Some moldy hits from earlier days. They no longer warrant feature billing. But in their time they flew proudly, if sometimes—in reflection—a bit naively
Springhill Suites brand site, campaign (2008)
One of the most beautiful and immersive projects I've ever been involved with, we showed off Springhill Suites' mix of style and affordability with a site full of interactive experiences that led to a parallax-ish showroom of the property's features and benefits. These weren't just garden variety experiences: users could blow into their computer mic to "gust" leaves, click to open up floating lillies, and even remix Ingrid Michaelson with a waffle. Huh? Take a look (Ingrid's at 2:29):
WFNX "Still Listening" Campaign (1998)
Highlighting the heritage of WFNX, these ads were a hit in their time. Blending true stories, local touchstones, and indie cred, these had a great narrative sprung from the copy. Full pages in the Boston Phoenix. Still one of my proudest and most personal moments as a copywriter.
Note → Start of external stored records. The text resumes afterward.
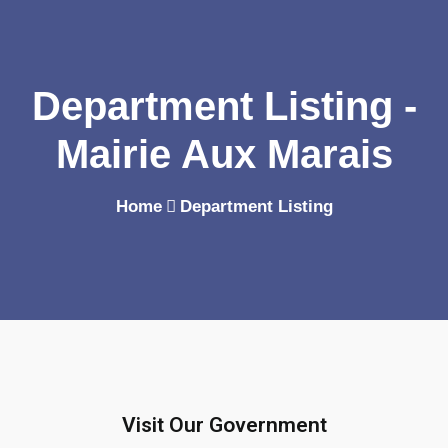
Department Listing -
Mairie Aux Marais
Home
Department Listing
Visit Our Government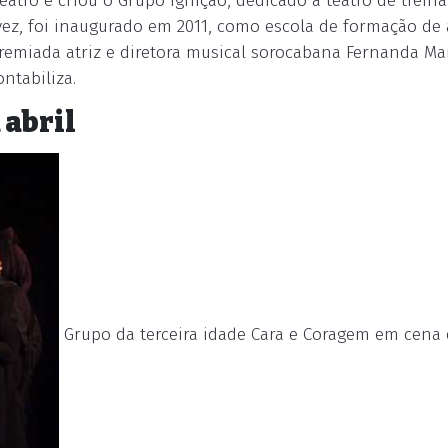
teatro e criou o Grupo Ignição, dedicado a teatro de trei
vez, foi inaugurado em 2011, como escola de formação de 
emiada atriz e diretora musical sorocabana Fernanda Mai
ntabiliza.
 abril
Grupo da terceira idade Cara e Coragem em cena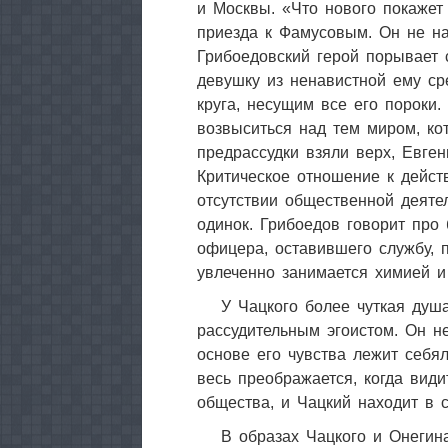
и Москвы. «Что нового покаже
приезда к Фамусовым. Он не на
Грибоедовский герой порывает 
девушку из ненавистной ему ср
круга, несущим все его пороки.
возвыситься над тем миром, ко
предрассудки взяли верх, Евге
Критическое отношение к дейст
отсутствии общественной деяте
одинок. Грибоедов говорит про
офицера, оставившего службу, 
увлеченно занимается химией и
У Чацкого более чуткая душа
рассудительным эгоистом. Он н
основе его чувства лежит себя
весь преображается, когда вид
общества, и Чацкий находит в 
В образах Чацкого и Онегин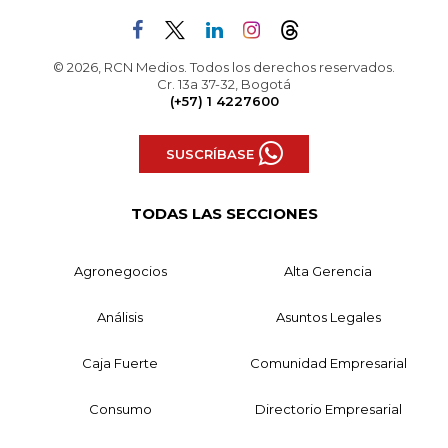
© 2026, RCN Medios. Todos los derechos reservados.
Cr. 13a 37-32, Bogotá
(+57) 1 4227600
SUSCRÍBASE
TODAS LAS SECCIONES
Agronegocios
Alta Gerencia
Análisis
Asuntos Legales
Caja Fuerte
Comunidad Empresarial
Consumo
Directorio Empresarial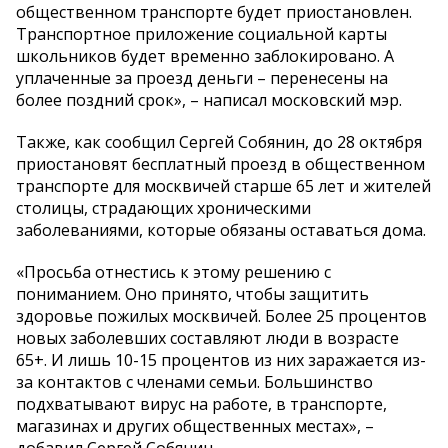
общественном транспорте будет приостановлен.
Транспортное приложение социальной карты
школьников будет временно заблокировано. А
уплаченные за проезд деньги – перенесены на
более поздний срок», – написал московский мэр.
Также, как сообщил Сергей Собянин, до 28 октября
приостановят бесплатный проезд в общественном
транспорте для москвичей старше 65 лет и жителей
столицы, страдающих хроническими
заболеваниями, которые обязаны оставаться дома.
«Просьба отнестись к этому решению с
пониманием. Оно принято, чтобы защитить
здоровье пожилых москвичей. Более 25 процентов
новых заболевших составляют люди в возрасте
65+. И лишь 10-15 процентов из них заражается из-
за контактов с членами семьи. Большинство
подхватывают вирус на работе, в транспорте,
магазинах и других общественных местах», –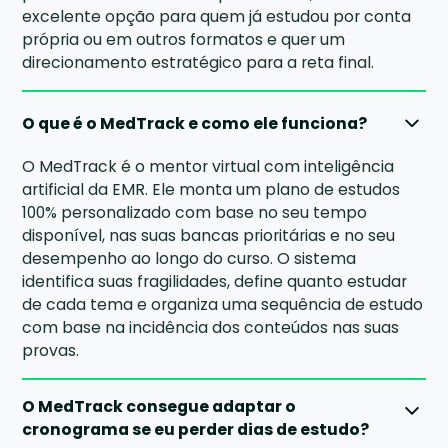
excelente opção para quem já estudou por conta
própria ou em outros formatos e quer um
direcionamento estratégico para a reta final.
O que é o MedTrack e como ele funciona?
O MedTrack é o mentor virtual com inteligência
artificial da EMR. Ele monta um plano de estudos
100% personalizado com base no seu tempo
disponível, nas suas bancas prioritárias e no seu
desempenho ao longo do curso. O sistema
identifica suas fragilidades, define quanto estudar
de cada tema e organiza uma sequência de estudo
com base na incidência dos conteúdos nas suas
provas.
O MedTrack consegue adaptar o
cronograma se eu perder dias de estudo?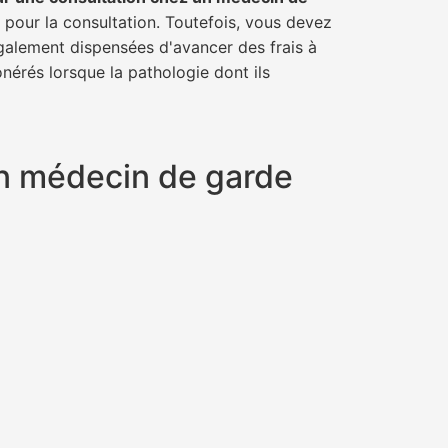
r pour la consultation. Toutefois, vous devez
également dispensées d'avancer des frais à
nérés lorsque la pathologie dont ils
un médecin de garde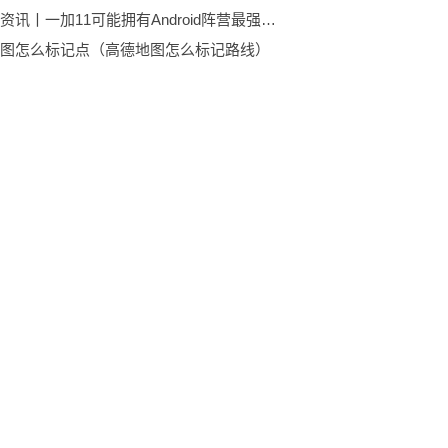
天天快资讯丨一加11可能拥有Android阵营最强的震动马达
图怎么标记点（高德地图怎么标记路线）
WFNX Print Ads (1995-1999)
Close to my heart, for years I wrote AND designed (!) a ton of stuff for Boston's legendary, now-defunct WFNX alternative radio station. Here are some of my favorites.
Misc. Boston Area Businesses (1994-1998)
As in-house creative, I wrote and art directed ads for local businesses who wanted to advertise in the BostonPhoenix, but had no "agency" to make them. I was a one-man advertising gang for a gazillion local joints.
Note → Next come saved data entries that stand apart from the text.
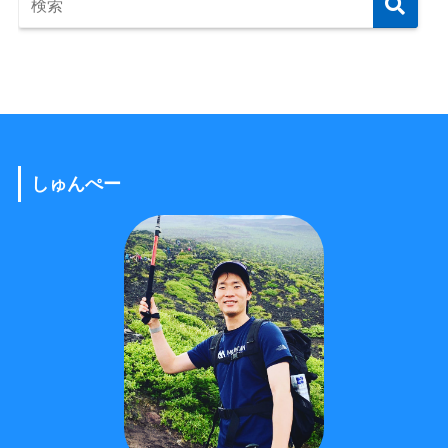
しゅんぺー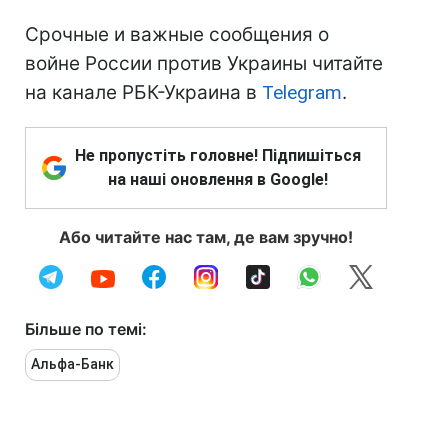
Срочные и важные сообщения о
войне России против Украины читайте
на канале РБК-Украина в
Telegram
.
Не пропустіть головне! Підпишіться
на наші оновлення в Google!
Або читайте нас там, де вам зручно!
Більше по темі:
Альфа-Банк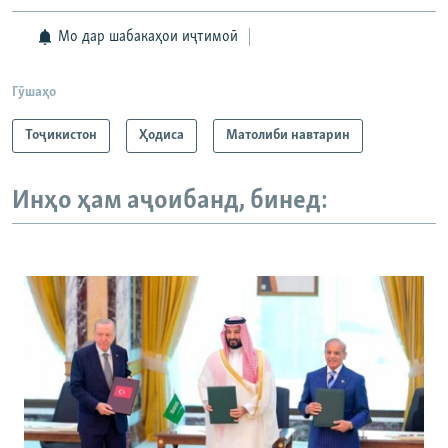
Мо дар шабакаҳои иҷтимоӣ
Гӯшаҳо
Тоҷикистон
Ҳодиса
Матолиби навтарин
Инҳо ҳам аҷоибанд, бинед: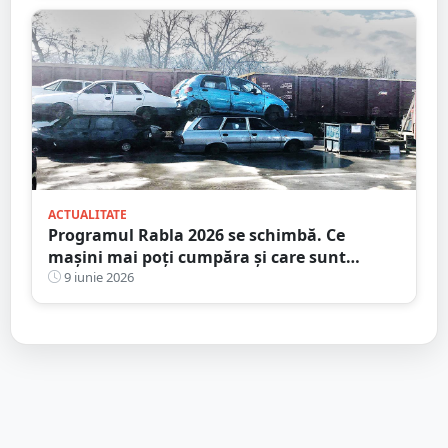
ACTUALITATE
Programul Rabla 2026 se schimbă. Ce
mașini mai poți cumpăra și care sunt
excluse complet din program
9 iunie 2026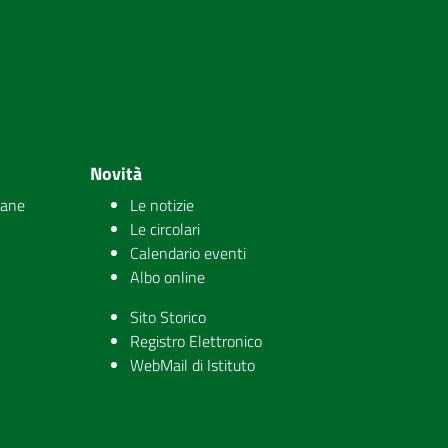
Novità
iane
Le notizie
Le circolari
Calendario eventi
Albo online
Sito Storico
Registro Elettronico
WebMail di Istituto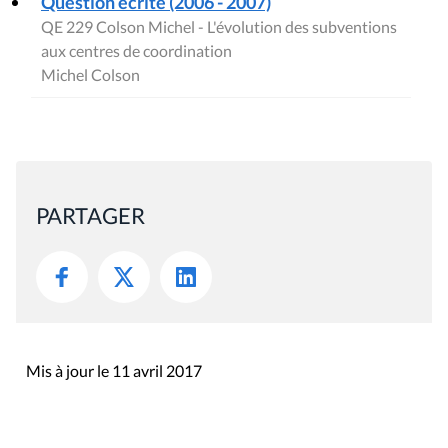
Question écrite (2006 - 2007)
QE 229 Colson Michel - L'évolution des subventions
aux centres de coordination
Michel Colson
PARTAGER
Mis à jour le 11 avril 2017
JCPenney: Back to school (2009), "Lunchlady Your Friend"
A great little DIY ditty for JCPenney's back-to-school campaign, we created and voiced this little rich media app that, for awhile, was all the rage on Gigya. To date (2012) it's still one of the greatest interactive units in their metrics history. Great voiceover by Rich Malley and ace design by Cortney Ward.
Click on the image below—and then MAKE A LUNCHLADY—to make your own lunchlady...
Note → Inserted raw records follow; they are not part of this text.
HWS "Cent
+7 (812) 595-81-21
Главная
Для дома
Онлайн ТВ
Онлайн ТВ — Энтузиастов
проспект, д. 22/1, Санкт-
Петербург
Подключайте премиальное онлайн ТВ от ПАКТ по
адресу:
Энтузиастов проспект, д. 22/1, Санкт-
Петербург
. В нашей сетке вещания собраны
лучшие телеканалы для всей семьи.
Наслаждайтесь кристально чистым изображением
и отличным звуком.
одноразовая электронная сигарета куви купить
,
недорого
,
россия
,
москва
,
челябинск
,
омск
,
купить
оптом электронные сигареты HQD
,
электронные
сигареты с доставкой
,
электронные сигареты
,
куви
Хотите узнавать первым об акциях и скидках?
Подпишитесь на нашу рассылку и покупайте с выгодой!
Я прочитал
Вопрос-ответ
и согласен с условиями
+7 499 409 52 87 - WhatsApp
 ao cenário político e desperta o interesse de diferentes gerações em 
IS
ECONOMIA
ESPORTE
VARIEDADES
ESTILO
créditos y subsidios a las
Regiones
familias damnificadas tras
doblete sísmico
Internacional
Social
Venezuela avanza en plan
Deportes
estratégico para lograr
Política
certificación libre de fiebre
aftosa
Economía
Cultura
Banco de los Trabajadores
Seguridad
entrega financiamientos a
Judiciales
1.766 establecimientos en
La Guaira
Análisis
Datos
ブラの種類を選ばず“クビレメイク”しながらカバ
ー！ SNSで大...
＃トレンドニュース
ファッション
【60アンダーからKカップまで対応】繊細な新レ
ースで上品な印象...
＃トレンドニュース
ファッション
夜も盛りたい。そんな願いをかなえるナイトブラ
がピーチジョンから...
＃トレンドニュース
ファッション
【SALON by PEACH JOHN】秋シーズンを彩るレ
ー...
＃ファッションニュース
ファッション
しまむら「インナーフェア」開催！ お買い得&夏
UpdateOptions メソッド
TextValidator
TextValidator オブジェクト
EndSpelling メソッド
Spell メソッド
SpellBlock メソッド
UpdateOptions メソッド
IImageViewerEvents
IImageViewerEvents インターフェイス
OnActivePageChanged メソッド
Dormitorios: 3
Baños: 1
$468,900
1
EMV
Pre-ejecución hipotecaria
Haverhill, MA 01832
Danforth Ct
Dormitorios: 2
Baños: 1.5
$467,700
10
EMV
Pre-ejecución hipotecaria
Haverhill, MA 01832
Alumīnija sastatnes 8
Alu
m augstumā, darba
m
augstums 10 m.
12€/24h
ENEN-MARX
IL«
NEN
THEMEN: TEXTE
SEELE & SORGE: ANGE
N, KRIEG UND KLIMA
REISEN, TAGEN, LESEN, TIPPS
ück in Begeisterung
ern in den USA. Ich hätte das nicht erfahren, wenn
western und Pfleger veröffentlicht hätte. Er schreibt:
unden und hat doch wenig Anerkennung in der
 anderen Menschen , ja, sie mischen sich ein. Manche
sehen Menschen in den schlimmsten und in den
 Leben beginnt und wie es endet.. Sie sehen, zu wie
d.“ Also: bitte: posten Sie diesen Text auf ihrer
Renaissance Hotels "interesting Stay" Site and UGC program (2007)
This was an early entry into user-generated-content plays, back before social networks really ruled. "Sharing" things was a new concept. To support a print campaign by mcgarrybowen, my team at T3 put together a site chock full of little interactive experiences that brought the static ads to life. The site got over 21000 submissions of photos and stories about "Interesting Stays" users had made traveling the world, supporting the campaign's tagline. Those who submitted content spent over 15 minutes (!) on average in the site.
Boston Phoenix "Free" campaign (1997)
When Boston's alternative newspaper went to free circulation, they put me on the front lines with full page ads in our paper and billboards across town. The first and (I'm guessing) only instance of Whitey Bulger appearing in an ad sparked a lot of controversy, including local TV coverage with "man-on-the-streets" in South Boston decrying the disrespectful tone. The publicity paid for itself 1000 times over, and I wondered if Whitey ever saw these ads and had a laugh, wherever he was.